Patients of 75 plus waiting over nine hours at Navan ED

The average waiting time in Our Lady's Hospital Navan's emergency department is from 9.6 to 10.5 hours.

The figures were released to Sinn Fein's Deputy David Cullinan in the Dail recently.

His party colleague, Deputy Johnny Guirke, has now called on the Minister for Health to urgently implement a Zero Tolerance Plan to end long emergency department waits.

The recent data shows that average emergency department wait times in Meath are 9.6 hours at the Navan Hospital Emergency Department for a patient aged 75 or older, and 10.5 hours for a person under 75.

“The government must take a zero-tolerance approach to hospital overcrowding and long emergency department waits.

“Patients have been suffering the torturous consequences of overcrowding for years, but these figures show that the problem has reached a new extreme.

“For April, average emergency department wait times in Meath are 9.6 hours at Navan Hospital Emergency Department for a patient aged 75 or older, and 10.5 hours for a person under 75.

“That is not the extreme end of the scale – that is the average, and it is both shocking and frightening for those patients and anyone looking on.

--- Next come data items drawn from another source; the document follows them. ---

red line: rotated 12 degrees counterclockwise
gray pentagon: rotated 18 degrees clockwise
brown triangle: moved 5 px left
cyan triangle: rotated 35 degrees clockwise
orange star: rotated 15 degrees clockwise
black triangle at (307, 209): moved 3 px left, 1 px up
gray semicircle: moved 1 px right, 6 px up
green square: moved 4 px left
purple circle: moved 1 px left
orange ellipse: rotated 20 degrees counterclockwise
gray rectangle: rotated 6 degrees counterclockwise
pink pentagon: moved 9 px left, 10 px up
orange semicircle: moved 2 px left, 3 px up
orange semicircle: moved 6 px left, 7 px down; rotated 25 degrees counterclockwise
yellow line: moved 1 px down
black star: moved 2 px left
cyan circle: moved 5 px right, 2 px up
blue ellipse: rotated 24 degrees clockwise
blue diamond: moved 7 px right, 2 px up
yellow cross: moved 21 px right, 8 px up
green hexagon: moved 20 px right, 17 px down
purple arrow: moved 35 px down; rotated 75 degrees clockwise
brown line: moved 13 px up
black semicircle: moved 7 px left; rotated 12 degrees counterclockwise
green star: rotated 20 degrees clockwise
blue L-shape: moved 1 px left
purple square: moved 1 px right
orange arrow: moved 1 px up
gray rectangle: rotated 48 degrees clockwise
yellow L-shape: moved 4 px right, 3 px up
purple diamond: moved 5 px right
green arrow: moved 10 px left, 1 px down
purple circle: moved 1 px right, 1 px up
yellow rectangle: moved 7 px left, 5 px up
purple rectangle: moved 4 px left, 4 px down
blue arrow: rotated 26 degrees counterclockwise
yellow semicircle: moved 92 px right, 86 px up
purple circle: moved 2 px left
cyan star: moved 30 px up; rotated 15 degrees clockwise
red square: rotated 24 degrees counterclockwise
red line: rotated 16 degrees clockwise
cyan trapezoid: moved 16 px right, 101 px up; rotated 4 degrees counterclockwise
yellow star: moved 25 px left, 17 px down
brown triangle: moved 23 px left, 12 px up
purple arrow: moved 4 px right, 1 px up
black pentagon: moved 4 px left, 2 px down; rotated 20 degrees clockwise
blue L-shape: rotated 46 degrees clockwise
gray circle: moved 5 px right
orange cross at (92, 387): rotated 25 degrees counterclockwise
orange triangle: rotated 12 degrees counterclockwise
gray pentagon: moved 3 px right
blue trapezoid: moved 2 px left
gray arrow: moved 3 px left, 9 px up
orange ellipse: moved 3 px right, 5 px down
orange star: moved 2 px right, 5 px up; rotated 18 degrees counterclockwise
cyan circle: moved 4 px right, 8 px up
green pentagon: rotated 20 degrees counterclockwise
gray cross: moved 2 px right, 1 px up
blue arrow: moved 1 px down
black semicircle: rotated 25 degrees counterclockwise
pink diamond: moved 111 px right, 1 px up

“The HSE target is all patients admitted within six hours, but only one in three patients is admitted in that timeframe.

“12 plus hour waits in emergency departments are unacceptable for any patient, but especially for elderly people who are often presenting with complex and multiple health needs, as well as mobility issues.

“Hospitals elsewhere in the state, such as Our Lady of Lourdes in Drogheda and in Cavan Hospital, have been very successful in reducing ED waits.

“All hospitals must act on each other’s successes and failures, and it is the minister’s responsibility to ensure that the HSE is implementing best practice in each and every hospital. We urgently need a zero-tolerance plan to end excessive emergency department waits.”